A questão da ontologia

A IA está a tornar-se o catalisador da mudança, levando os prestadores de serviços a limpar décadas de expansão operacional e de desmantelamento de sistemas. As bases de dados dos sistemas legados são muitas vezes insuficientes para a IA, porque não é possível aplicar a IA contra dados ruins. Os comportamentos em tempo actual dos sistemas mais recentes significam que o OSS não consegue manter um registo consistente entre os dados e estes sistemas fragmentados. Em sistemas legados, os dados estão espalhados por toda a arquitetura. Não existem armazenamentos de dados centralizados para abrigar um sistema de registro porque, tradicionalmente, eles não precisavam deles.

Hoje, isto é agravado por volumes explosivos de dados e pelos padrões de tráfego leste-oeste (tráfego que se transfer lateralmente entre servidores ou serviços), que impulsionam mais interações laterais do sistema, exigindo coordenação inteligente e em tempo actual. Para alcançar uma rede baseada em intenções – onde você diz à rede o que deseja (o resultado) em vez de como fazê-lo – o sistema requer um conjunto de dados unificado e rico em contexto: uma ontologia.

A boa notícia é que os sistemas evoluídos são mais dinâmicos. Eles vinculam dados desde o estágio de planejamento até a orquestração e garantia, unindo-os para alcançar operações declarativas.

Uma ontologia atua como uma linguagem comum, unindo dados desde o estágio de planejamento até a orquestração e garantia. Quando uma parte do sistema muda, essa mudança se propaga por toda a rede. Sem esta base unificada, as operadoras podem ser ricas em dados, mas permanecerem “pobres em insights”, incapazes de operacionalizar eficazmente a IA.

Da automação à governança

Se uma rede não tiver um sistema de governo inteligente, ela enfrentará riscos graves, como silos autônomos, decisões conflitantes de IA e inteligência fragmentada. A automação pode otimizar uma única tarefa localmente, mas pode causar falhas na rede globalmente.

O OSS da próxima geração pode atuar como o sistema de controle que coordena e otimiza a autonomia em escala. Neste modelo, os agentes de IA executam, os humanos definem a intenção e o sistema orquestra os resultados em todos os domínios. A referência definitiva do setor é fornecer uma experiência semelhante à nuvem para clientes de conectividade. Isto significa que os serviços são consumidos sob demanda e moldados pelas condições da rede em tempo actual. Se isso for alcançado, os provedores de serviços poderão monetizar suas redes de forma tão eficaz quanto os provedores de tecnologia de nuvem para consumidores.

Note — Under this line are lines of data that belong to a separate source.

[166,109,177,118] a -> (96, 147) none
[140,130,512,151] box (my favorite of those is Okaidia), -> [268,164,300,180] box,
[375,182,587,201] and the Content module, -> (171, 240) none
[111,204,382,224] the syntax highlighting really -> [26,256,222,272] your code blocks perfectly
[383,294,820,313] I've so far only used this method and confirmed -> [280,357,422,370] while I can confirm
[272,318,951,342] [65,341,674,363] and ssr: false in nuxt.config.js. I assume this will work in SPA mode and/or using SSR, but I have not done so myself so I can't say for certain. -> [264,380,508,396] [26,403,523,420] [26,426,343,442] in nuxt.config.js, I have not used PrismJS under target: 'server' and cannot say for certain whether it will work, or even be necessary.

A indústria tem agora uma clara oportunidade de evoluir. Ao estabelecer a base correta de OSS, os provedores de serviços podem passar do gerenciamento da complexidade para a orquestração da inteligência em escala. O futuro não será definido pela quantidade de automação que um fornecedor implementa, mas pela eficácia com que a automação pode ser governada.

Kailem Anderson é vice-presidente de produtos globais e entrega da Planeta Azuluma divisão da Ciena. Suas responsabilidades incluem propriedade international de gerenciamento de produtos, engenharia, entrega, suporte e ecossistemas de parceiros para o Blue Planet. Ele lidera uma equipe de mais de 700 funcionários para impulsionar a visão, direção, execução, entrega e lucros e perdas do conjunto de produtos Blue Planet no segmento de mercado de telecomunicações.